HERR BÖHM: Would not the position be that all the SA members were drafted into the Wehrmacht as ordinary soldiers, and had to rise from the ranks in the same way as any Wehrmacht soldier?

JODL: The SA were drafted into the Wehrmacht the same as any other German. I know of many cases where high SA leaders started their service in the Wehrmacht in the very lowest positions as soldiers or as noncommissioned officers.

HERR BÖHM: Then, the Prosecution also assert that after 1934 the SA trained not only 22,000 to 25,000 leaders and assistant leaders, but that 25,000 officers, commissioned and noncommissioned, were trained by the SA for the Wehrmacht. Do you know anything about this?
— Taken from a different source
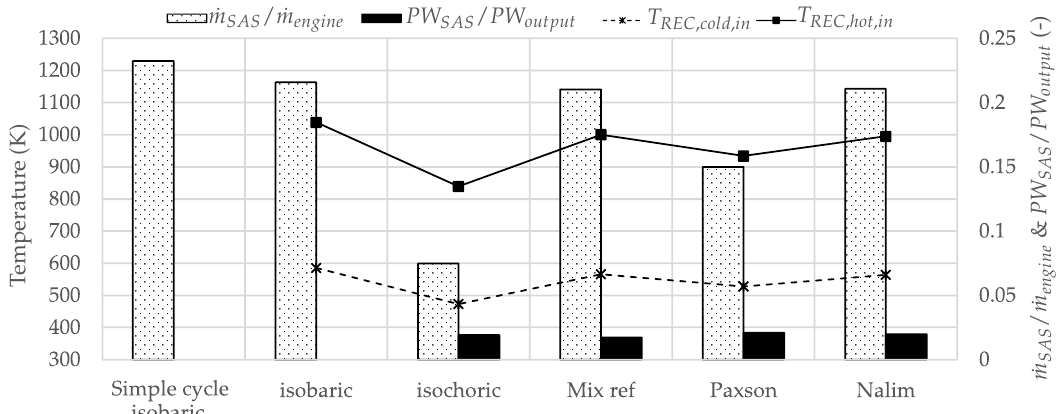
Figure 13. Recuperator inlet temperatures and SAS mass flow and SAS compressor power for the recuperated cycle.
JODL: What I said before about assistant leaders is true to an even much greater extent among the officers. The officers were trained only in the military schools of the Army and nowhere else.

HERR BÖHM: The Prosecution assert further—and I ask whether you know anything about this—that in the course of extending the war effort, 86 percent of the professional leadership corps were made available.
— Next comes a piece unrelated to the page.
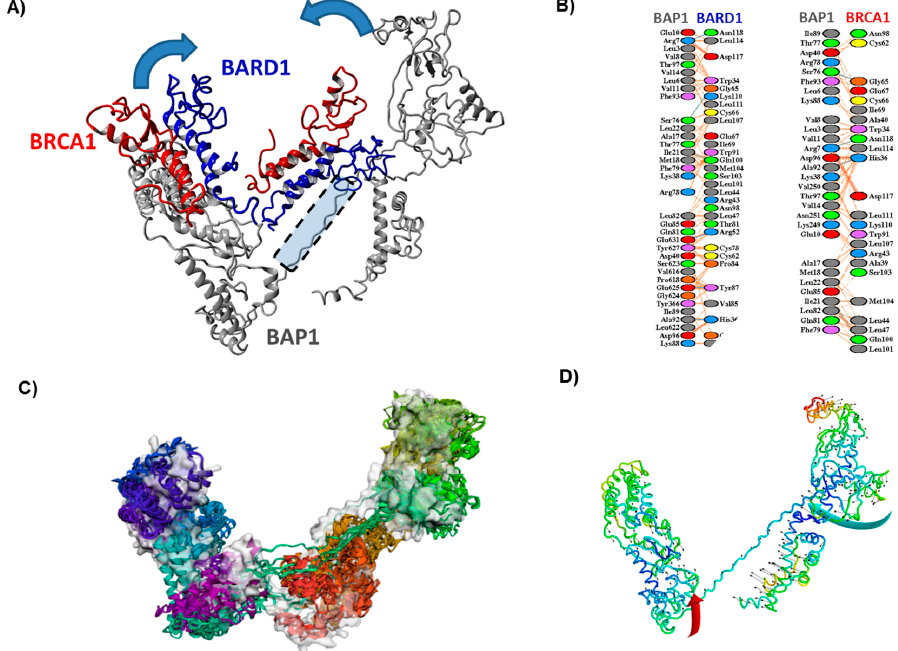
Figure 2. Conformational transition related to BAP1-BRCA-BARD1 complex. ( A ) The BAP1 structural model depicted with two select high scoring BRCA-BARD1 complex docking poses each docked with restraints specific to BRCA1 (left) and BARD1 (right). The structure is illustrated in ribbon format with BAP1 colored grey, while BRCA1 and BARD1 colored red and blue, respectively. The intervening disordered region that serves as a hinge for the conformational transition has been shaded and marked. The proposed movement of the N and C terminal regions of BAP1 has been shown with arrows ( B ) The inter-residue contacts between BAP1-BARD1 and BAP1-BRCA1 as observed in the two high scoring docking poses shown in ( A ), ( C ) and ( D ) The putative motion as observed from the output files of the CABS-Flex and iMODS server, respectively. Both BAP1 structures are depicted in ribbon format and colored domain-wise based on inter-region movement. In ( C ), the starting structure is also depicted by its surface area (grey colored). In ( D ), large arrows depict the movement of the domains in the perspective of the global fold of the protein, while small arrows depict subtle inter-domain movements.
JODL: I cannot give a binding answer to that. I do not know about that.

HERR BÖHM: And the Prosecution assert further that the SA sent 70 percent of its millions of members straight to the Wehrmacht. It may be that 70 percent of the SA members did their military service. I want to ask you whether these 70 percent were taken straight from the SA or whether they were called up in the ordinary groups which applied to the able-bodied male population?

JODL: No importance whatsoever was attached to the SA when men were drafted into the Army. The SA man was drafted like any other German who was called up for military service. Whether or not a man had been in the SA previously, did not matter in the slightest.

HERR BÖHM: Did the Wehrmacht ever take SA signal units (Stürme), engineer units, or cavalry units, or medical units, and use them in action inside or outside a division of the Wehrmacht?

JODL: I personally knew of no case where any SA unit appeared in action outside Germany during the war.